The controversial case of Henry Skinner has been "relisted" for a fourth consideration by the U.S. Supreme Court at its conference Thursday. A decision on whether to take the case will probably be announced in the Monday orders list, unless they relist it for a fifth consideration.

The docket in Skinner v. Switzer, No. 09-9000, is here.


I don't know all the procedural ins and outs of this case, but it seems that if SCOTUS grants cert., the local prosecutor could simply moot the case by agreeing to do the testing.

Seems to me, though, that the fact that Skinner's attorney at trial wanted no part of additional testing should carry a lot of weight.

It was certainly a sound decision on the trial atty's part and not uncommon.

If the Court would not find a due process violation for that reason in Osborne, I'm not sure why they would find a civil rights violation under a sec 1983 claim for the same reason.

What's going to stop every defendant denied post conviction testing in state court from suing under the federal statute?

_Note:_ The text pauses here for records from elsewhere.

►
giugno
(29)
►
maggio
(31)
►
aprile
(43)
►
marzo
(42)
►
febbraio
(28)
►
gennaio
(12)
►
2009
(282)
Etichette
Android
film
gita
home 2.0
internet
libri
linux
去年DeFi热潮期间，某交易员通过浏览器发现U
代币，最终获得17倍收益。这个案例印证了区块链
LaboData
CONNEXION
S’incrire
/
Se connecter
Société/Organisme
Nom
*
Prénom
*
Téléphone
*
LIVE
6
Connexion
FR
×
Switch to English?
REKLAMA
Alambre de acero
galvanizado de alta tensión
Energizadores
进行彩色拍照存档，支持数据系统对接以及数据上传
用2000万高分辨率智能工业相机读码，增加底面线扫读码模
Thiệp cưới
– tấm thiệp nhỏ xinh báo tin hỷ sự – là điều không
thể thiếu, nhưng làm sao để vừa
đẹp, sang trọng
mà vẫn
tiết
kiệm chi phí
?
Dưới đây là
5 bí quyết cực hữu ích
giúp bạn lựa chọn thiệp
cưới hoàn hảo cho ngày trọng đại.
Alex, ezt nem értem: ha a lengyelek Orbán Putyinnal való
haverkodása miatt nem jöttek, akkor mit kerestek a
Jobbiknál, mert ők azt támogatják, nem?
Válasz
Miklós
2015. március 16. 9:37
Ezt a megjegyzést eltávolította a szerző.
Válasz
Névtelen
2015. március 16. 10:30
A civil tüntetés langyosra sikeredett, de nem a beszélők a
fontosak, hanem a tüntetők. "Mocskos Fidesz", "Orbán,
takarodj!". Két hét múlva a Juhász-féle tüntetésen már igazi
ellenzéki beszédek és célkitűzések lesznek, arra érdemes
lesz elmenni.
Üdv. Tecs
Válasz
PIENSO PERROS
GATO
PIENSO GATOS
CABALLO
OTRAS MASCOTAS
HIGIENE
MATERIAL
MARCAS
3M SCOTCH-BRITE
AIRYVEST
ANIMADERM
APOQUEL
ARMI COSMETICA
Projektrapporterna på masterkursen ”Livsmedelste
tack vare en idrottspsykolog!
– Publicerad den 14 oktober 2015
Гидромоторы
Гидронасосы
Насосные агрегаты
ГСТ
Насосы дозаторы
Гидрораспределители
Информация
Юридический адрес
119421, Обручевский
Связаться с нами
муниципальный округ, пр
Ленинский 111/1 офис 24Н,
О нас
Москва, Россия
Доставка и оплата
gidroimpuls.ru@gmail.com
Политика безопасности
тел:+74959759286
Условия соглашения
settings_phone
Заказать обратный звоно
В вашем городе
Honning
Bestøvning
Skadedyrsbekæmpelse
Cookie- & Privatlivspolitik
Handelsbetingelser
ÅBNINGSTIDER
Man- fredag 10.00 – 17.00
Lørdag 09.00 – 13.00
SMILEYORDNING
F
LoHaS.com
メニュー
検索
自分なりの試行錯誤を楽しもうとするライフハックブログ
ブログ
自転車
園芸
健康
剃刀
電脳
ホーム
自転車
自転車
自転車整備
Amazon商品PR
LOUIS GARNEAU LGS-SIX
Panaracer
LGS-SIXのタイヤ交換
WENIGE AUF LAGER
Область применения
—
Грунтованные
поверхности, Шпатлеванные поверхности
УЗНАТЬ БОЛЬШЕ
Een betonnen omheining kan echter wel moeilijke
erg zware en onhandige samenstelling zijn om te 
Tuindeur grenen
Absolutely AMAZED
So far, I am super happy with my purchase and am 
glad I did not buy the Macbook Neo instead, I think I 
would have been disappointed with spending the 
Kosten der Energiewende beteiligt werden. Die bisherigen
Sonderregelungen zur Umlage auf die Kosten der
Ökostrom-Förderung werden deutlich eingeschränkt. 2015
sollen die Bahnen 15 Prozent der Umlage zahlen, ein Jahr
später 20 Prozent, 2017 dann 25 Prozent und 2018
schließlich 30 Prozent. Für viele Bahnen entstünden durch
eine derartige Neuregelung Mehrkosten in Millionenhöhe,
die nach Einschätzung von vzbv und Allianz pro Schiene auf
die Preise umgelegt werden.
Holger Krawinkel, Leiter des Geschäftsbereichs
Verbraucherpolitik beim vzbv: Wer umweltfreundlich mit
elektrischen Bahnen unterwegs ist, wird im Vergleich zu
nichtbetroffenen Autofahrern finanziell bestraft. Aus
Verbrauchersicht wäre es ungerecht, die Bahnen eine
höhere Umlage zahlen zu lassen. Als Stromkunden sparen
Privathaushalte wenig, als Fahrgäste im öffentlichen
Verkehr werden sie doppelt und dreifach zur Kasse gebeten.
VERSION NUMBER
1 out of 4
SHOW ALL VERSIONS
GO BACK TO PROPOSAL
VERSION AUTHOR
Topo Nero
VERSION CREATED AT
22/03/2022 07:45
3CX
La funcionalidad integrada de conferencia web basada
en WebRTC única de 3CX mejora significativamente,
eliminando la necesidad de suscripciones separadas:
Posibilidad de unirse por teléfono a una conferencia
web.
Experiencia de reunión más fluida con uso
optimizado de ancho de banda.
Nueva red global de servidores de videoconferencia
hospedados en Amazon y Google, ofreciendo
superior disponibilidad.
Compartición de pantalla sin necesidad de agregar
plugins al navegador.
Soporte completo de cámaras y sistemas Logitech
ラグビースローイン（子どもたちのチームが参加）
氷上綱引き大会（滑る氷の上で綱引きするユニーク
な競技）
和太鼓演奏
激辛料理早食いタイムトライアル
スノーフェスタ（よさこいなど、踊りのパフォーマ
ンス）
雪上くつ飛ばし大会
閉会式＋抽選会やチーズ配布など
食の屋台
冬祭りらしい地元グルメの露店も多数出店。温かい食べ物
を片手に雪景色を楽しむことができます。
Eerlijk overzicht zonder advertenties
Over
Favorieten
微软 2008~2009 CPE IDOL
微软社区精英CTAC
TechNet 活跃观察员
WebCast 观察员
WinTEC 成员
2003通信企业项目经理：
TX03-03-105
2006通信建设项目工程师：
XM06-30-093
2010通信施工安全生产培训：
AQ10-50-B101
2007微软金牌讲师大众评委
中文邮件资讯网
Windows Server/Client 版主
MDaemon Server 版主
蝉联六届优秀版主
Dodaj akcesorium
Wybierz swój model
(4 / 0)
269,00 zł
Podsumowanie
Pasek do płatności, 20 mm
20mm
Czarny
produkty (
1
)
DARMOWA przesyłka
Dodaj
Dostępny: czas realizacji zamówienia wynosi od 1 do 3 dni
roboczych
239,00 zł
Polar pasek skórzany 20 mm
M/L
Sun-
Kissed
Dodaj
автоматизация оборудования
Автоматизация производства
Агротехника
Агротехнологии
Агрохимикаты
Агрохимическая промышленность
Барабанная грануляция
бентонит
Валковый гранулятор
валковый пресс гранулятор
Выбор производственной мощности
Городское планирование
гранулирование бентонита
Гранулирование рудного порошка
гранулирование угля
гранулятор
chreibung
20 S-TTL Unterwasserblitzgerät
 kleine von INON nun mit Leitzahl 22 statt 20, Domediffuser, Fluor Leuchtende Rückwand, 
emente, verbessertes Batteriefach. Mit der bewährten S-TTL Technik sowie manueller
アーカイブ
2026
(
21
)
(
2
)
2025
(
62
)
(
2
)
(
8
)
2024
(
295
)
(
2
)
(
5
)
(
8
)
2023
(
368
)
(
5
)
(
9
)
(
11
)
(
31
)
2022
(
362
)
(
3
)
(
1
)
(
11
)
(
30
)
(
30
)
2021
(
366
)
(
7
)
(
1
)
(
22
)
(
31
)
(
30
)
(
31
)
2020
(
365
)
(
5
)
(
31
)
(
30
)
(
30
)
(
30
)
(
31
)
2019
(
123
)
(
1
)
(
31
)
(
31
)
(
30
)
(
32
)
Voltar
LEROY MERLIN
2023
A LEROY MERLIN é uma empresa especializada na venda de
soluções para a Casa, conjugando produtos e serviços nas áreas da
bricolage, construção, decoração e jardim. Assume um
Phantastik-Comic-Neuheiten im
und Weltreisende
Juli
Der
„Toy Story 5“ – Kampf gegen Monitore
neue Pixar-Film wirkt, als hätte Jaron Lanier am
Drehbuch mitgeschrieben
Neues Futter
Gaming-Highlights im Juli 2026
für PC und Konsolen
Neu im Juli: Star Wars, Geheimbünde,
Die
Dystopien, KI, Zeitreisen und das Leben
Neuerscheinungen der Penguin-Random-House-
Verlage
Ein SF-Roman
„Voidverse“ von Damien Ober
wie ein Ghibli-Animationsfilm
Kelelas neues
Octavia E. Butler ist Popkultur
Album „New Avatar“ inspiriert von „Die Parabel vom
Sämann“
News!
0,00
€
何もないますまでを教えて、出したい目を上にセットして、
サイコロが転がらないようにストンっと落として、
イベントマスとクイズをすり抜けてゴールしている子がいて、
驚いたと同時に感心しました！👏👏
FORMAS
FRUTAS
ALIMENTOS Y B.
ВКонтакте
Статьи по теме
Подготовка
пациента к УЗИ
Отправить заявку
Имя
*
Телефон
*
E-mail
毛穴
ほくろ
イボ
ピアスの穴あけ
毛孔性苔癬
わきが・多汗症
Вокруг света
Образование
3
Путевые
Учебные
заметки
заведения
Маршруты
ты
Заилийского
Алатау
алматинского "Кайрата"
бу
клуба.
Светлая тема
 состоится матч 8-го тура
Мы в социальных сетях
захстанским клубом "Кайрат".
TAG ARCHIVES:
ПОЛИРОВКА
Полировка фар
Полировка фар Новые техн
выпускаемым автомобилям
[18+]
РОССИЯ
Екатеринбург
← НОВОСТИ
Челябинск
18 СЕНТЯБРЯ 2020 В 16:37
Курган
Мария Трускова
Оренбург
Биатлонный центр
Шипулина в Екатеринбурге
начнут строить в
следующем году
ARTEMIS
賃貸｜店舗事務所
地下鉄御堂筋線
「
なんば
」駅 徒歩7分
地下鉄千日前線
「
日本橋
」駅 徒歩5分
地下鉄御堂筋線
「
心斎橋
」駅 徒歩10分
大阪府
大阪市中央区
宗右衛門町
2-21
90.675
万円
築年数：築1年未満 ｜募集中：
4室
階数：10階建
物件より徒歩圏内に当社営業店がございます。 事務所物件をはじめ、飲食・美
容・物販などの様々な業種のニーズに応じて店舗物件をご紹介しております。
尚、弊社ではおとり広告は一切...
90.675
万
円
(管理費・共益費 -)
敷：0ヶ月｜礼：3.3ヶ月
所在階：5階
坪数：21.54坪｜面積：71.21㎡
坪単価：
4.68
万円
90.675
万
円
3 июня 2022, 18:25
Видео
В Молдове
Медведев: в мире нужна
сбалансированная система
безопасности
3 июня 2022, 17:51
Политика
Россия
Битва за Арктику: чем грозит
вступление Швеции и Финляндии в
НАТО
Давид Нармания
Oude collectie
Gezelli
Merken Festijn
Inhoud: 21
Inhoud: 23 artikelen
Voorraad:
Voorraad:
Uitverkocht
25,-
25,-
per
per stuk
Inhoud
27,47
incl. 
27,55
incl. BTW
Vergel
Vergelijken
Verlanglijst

When they relist it, does it mean that they did not discuss it at all at the previous times it's been listed? Or, did they want further discussion after earlier discussion of the case? IOW, how many cases get relisted because they are arguing about whether to grant cert or not as oppose to having insufficient time to discuss it at conference at all?


Regarding the questions in your last paragraph, there are only nine people in the room, and they aren't talking, so the rest of us can only speculate.